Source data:
◆ ◆ ◆ ◆

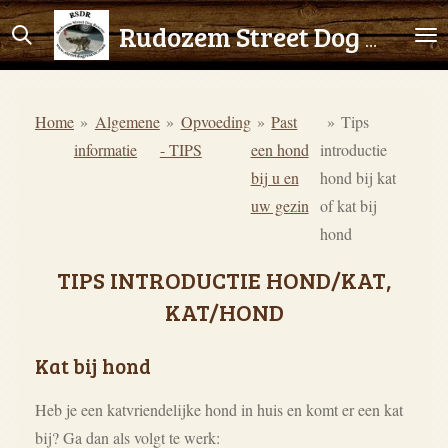
Ga
Rudozem Street Dog Rescue
direct
naar
de
Home
»
Algemene
»
Opvoeding
»
Past
»
Tips
hoofdinhoud
informatie
- TIPS
een hond
introductie
bij u en
hond bij kat
uw gezin
of kat bij
hond
TIPS INTRODUCTIE HOND/KAT,
KAT/HOND
Kat bij hond
Heb je een katvriendelijke hond in huis en komt er een kat
bij? Ga dan als volgt te werk:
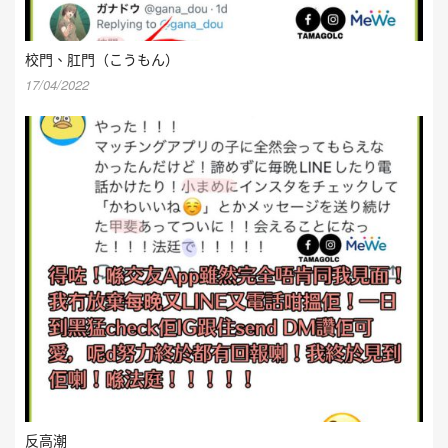
校門、肛門（こうもん）
17/04/2022
反高潮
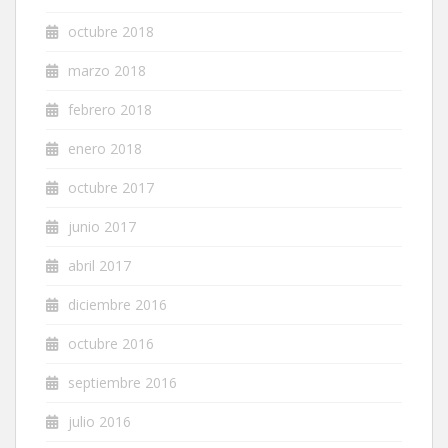
octubre 2018
marzo 2018
febrero 2018
enero 2018
octubre 2017
junio 2017
abril 2017
diciembre 2016
octubre 2016
septiembre 2016
julio 2016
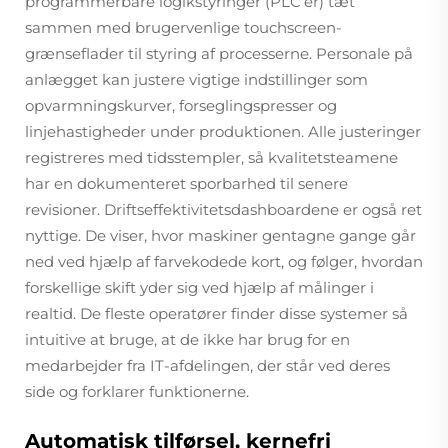
programmerbare logikstyringer (PLC’er) tæt
sammen med brugervenlige touchscreen-
grænseflader til styring af processerne. Personale på
anlægget kan justere vigtige indstillinger som
opvarmningskurver, forseglingspresser og
linjehastigheder under produktionen. Alle justeringer
registreres med tidsstempler, så kvalitetsteamene
har en dokumenteret sporbarhed til senere
revisioner. Driftseffektivitetsdashboardene er også ret
nyttige. De viser, hvor maskiner gentagne gange går
ned ved hjælp af farvekodede kort, og følger, hvordan
forskellige skift yder sig ved hjælp af målinger i
realtid. De fleste operatører finder disse systemer så
intuitive at bruge, at de ikke har brug for en
medarbejder fra IT-afdelingen, der står ved deres
side og forklarer funktionerne.
Automatisk tilførsel, kernefri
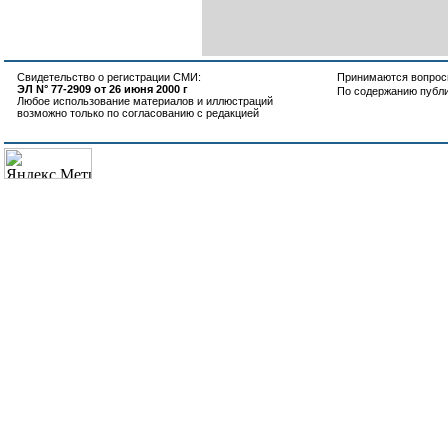
Свидетельство о регистрации СМИ:
Принимаются вопросы
ЭЛ N° 77-2909 от 26 июня 2000 г
По содержанию публ
Любое использование материалов и иллюстраций
возможно только по согласованию с редакцией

◆ ◆ ◆ ◆

### Description of the task
Whenever a line of the entries contains "octubre", it counts toward the total; state that total alone.

### Written solution
3